▶ [EXERCISE DIRECTIONS]
Could you rename "image" to "frame" throughout these lines, keeping everything else the same and leaving the pictures out of your answer?

▶ [SOURCE MATERIAL]
━━━━━━━━━━━━━━━━━━━━━━━━━━━━━━

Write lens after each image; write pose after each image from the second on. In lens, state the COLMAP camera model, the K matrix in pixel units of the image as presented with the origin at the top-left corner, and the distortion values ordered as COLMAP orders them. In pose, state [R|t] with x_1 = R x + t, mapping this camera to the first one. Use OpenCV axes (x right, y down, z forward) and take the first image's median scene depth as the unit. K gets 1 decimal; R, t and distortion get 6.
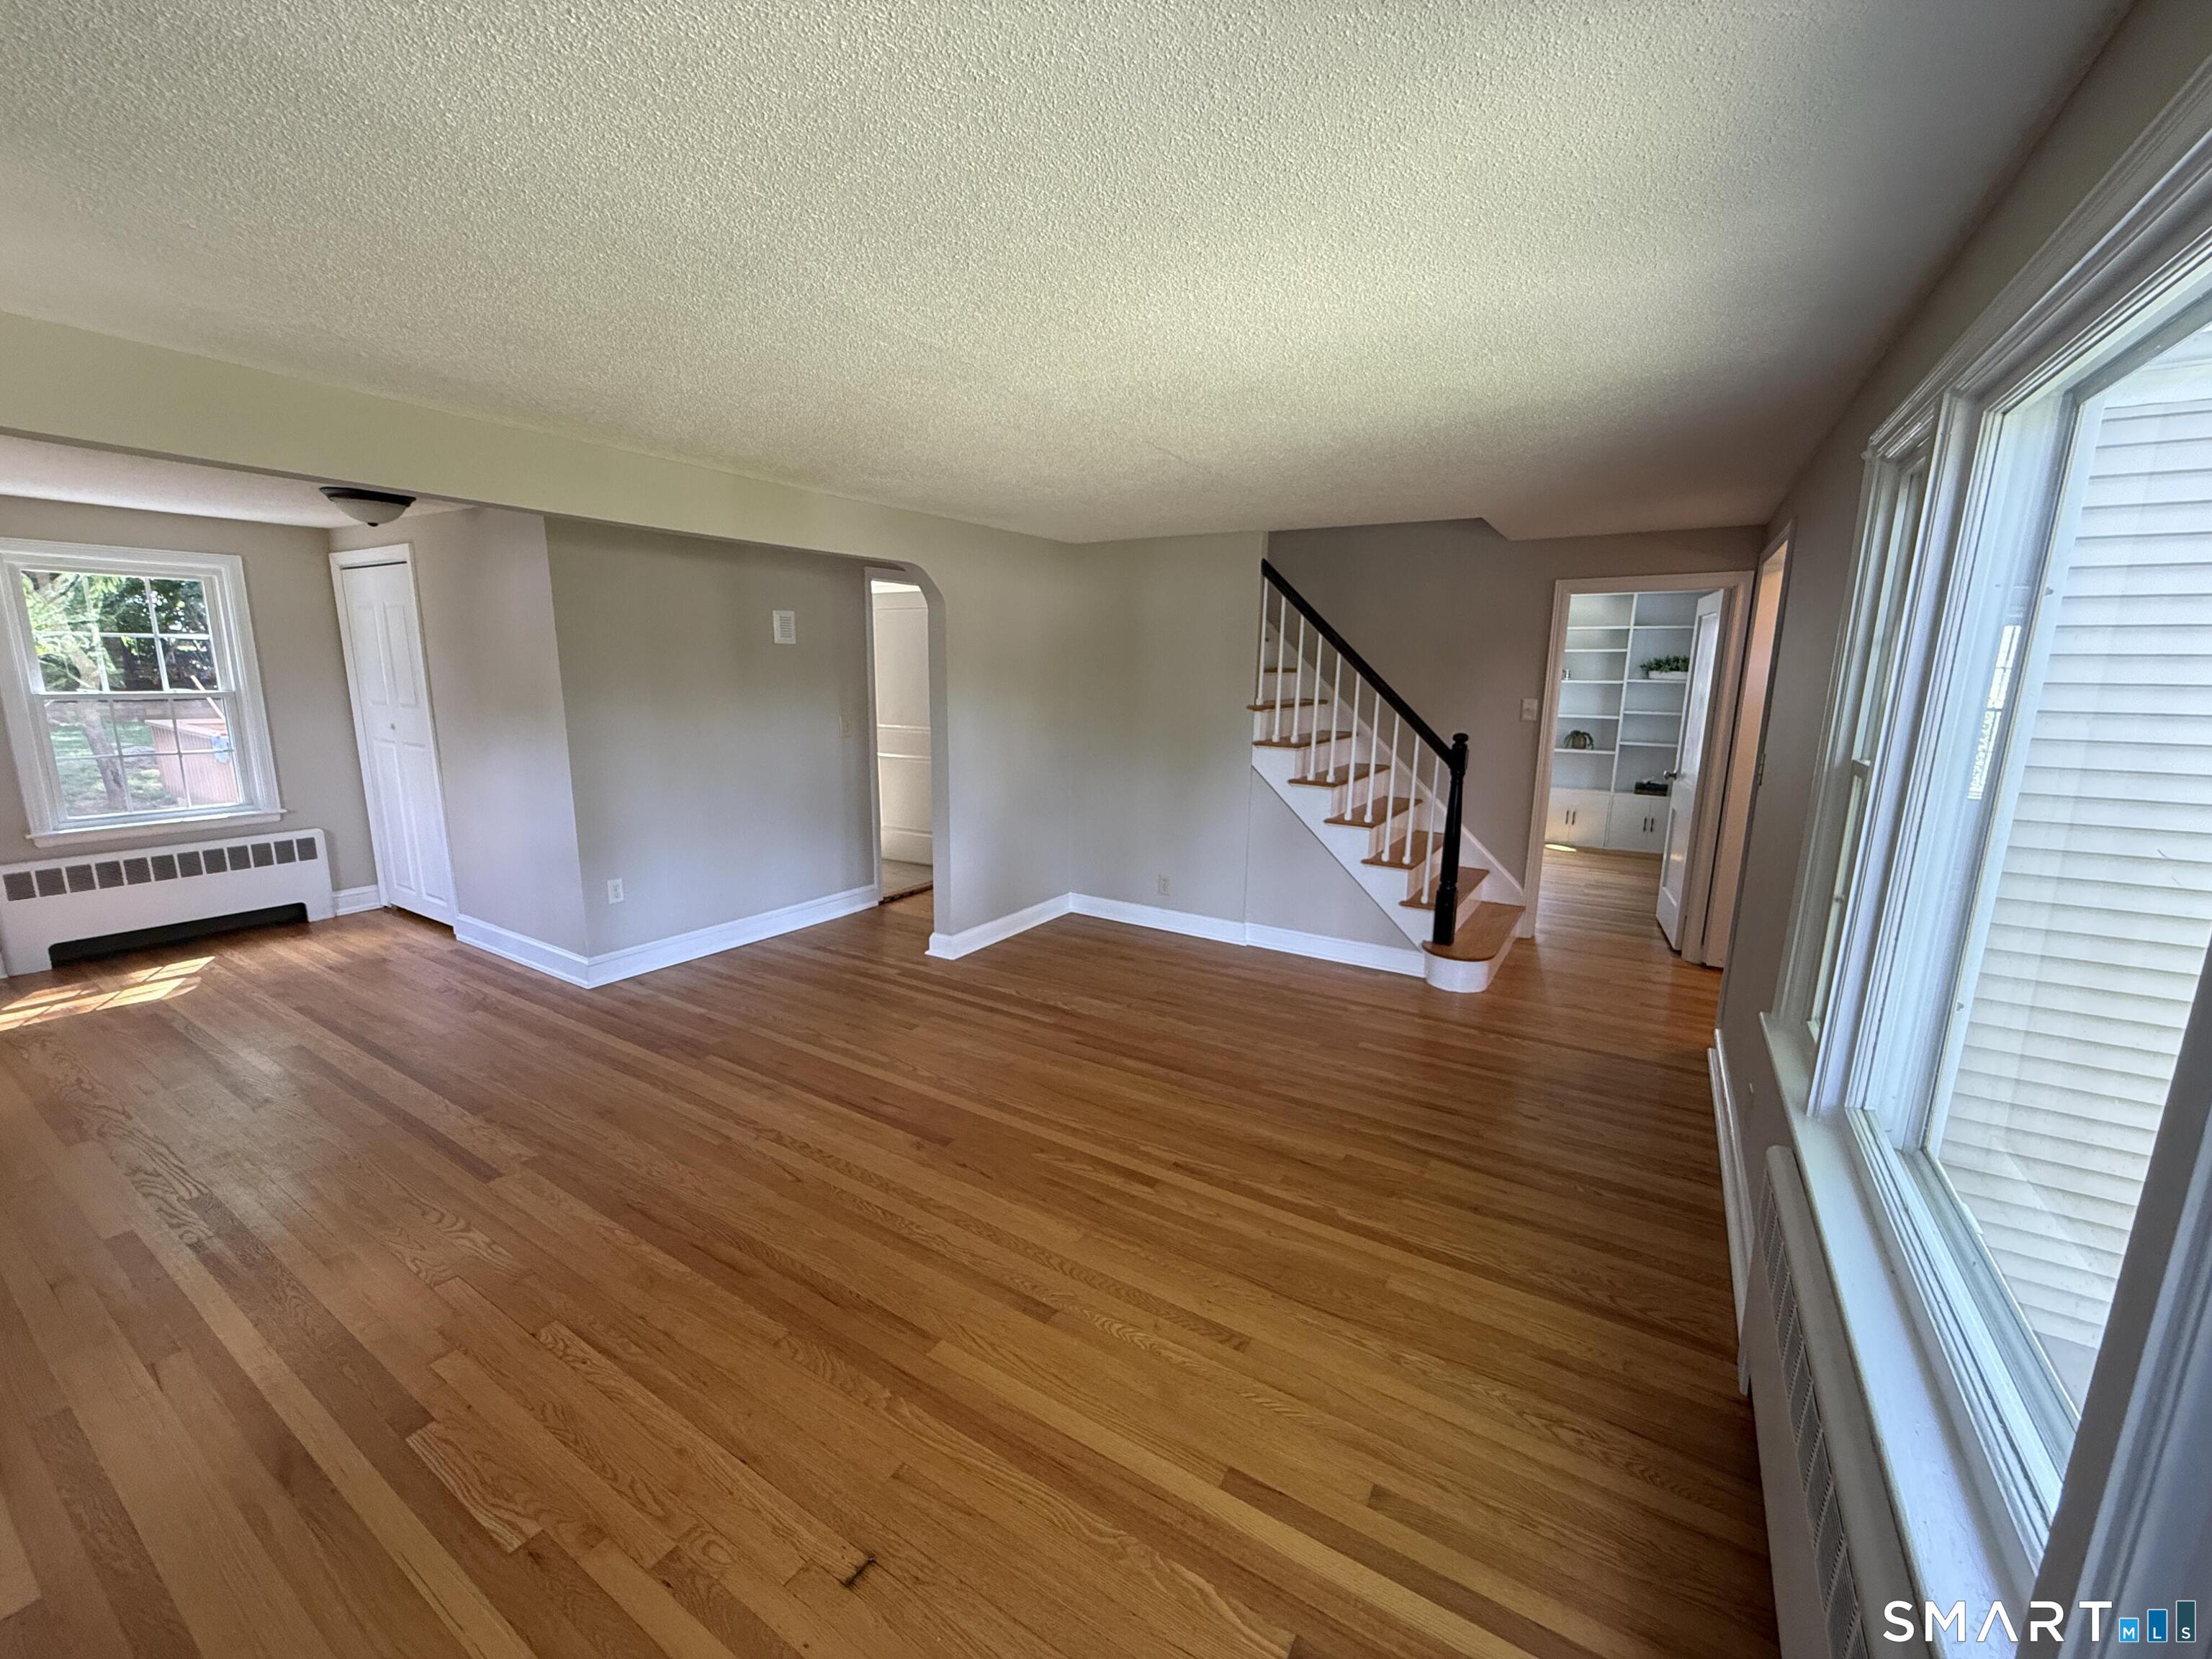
lens RADIAL K [[876.5, 0, 1117.3], [0, 876.5, 831.9], [0, 0, 1]] dist [-0.003085, 0.000420]
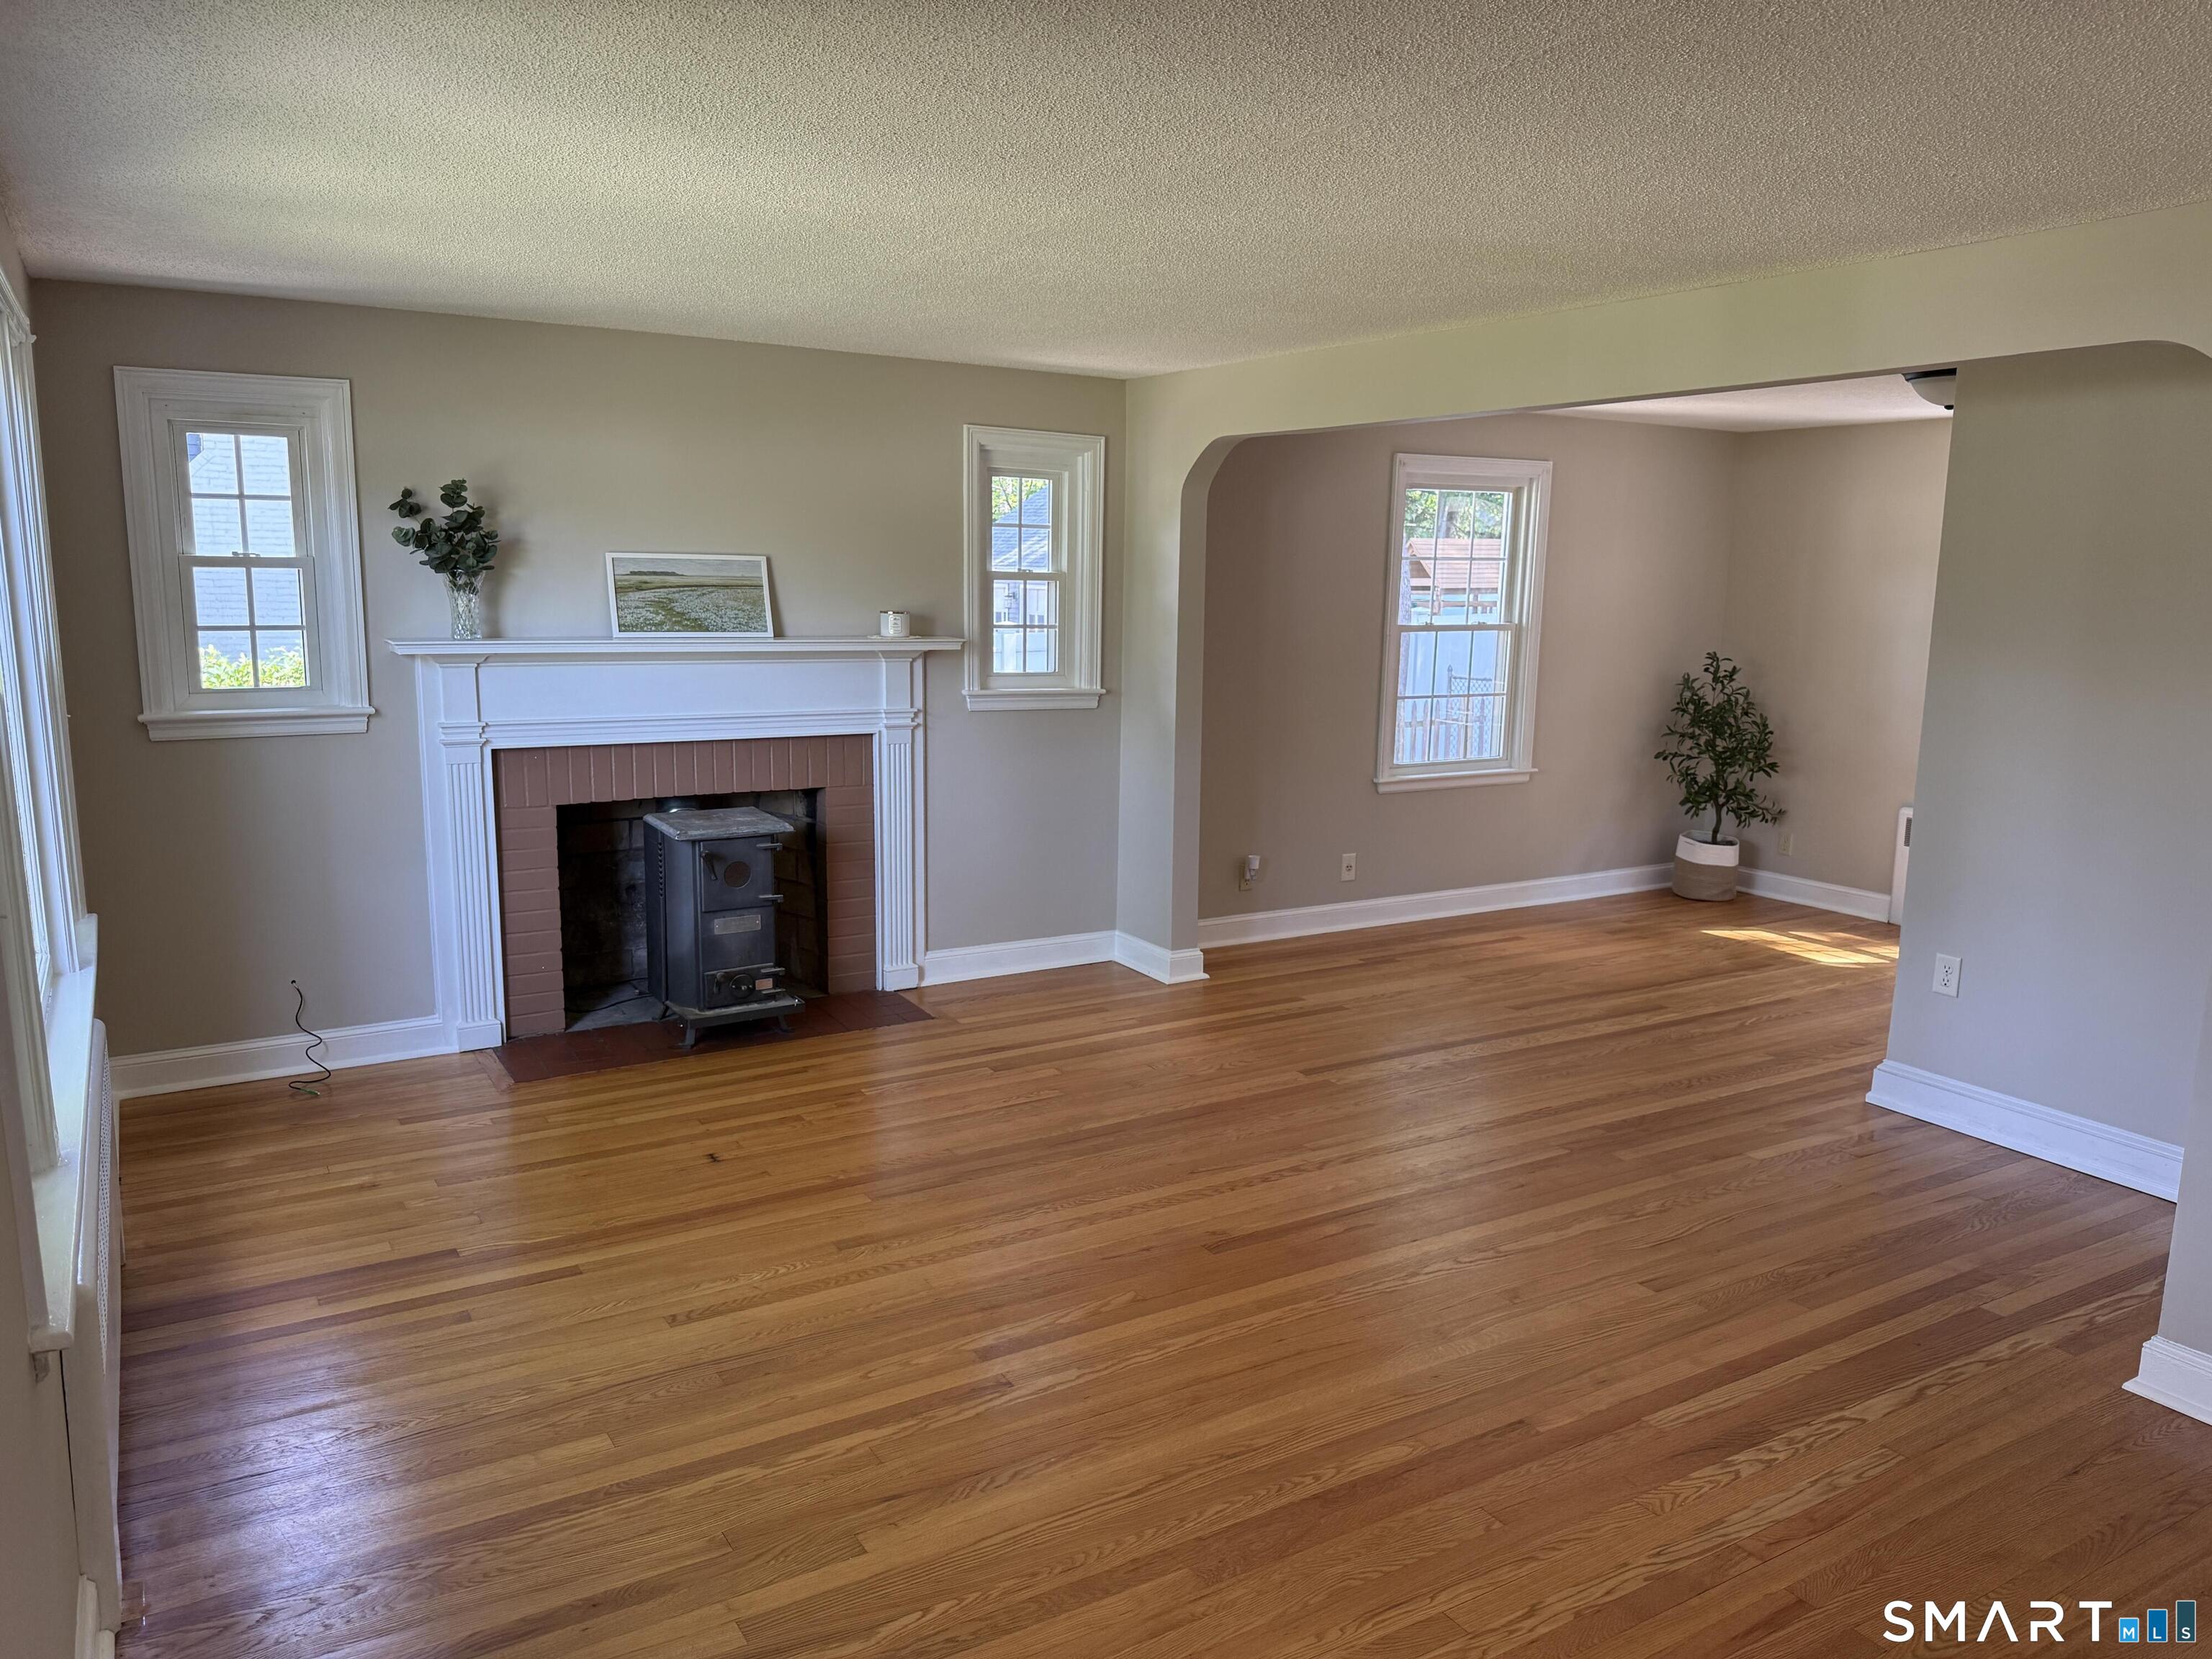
lens RADIAL K [[1562.3, 0, 1106.9], [0, 1562.3, 825.1], [0, 0, 1]] dist [0.074790, -0.098790]
pose [[-0.457270, 0.122355, -0.880871, 0.730776], [-0.186367, 0.955314, 0.229440, -0.198145], [0.869581, 0.269081, -0.414034, 1.075979]]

━━━━━━━━━━━━━━━━━━━━━━━━━━━━━━

▶ [TASK SOLUTION]
Write lens after each frame; write pose after each frame from the second on. In lens, state the COLMAP camera model, the K matrix in pixel units of the frame as presented with the origin at the top-left corner, and the distortion values ordered as COLMAP orders them. In pose, state [R|t] with x_1 = R x + t, mapping this camera to the first one. Use OpenCV axes (x right, y down, z forward) and take the first frame's median scene depth as the unit. K gets 1 decimal; R, t and distortion get 6.
lens RADIAL K [[876.5, 0, 1117.3], [0, 876.5, 831.9], [0, 0, 1]] dist [-0.003085, 0.000420]
lens RADIAL K [[1562.3, 0, 1106.9], [0, 1562.3, 825.1], [0, 0, 1]] dist [0.074790, -0.098790]
pose [[-0.457270, 0.122355, -0.880871, 0.730776], [-0.186367, 0.955314, 0.229440, -0.198145], [0.869581, 0.269081, -0.414034, 1.075979]]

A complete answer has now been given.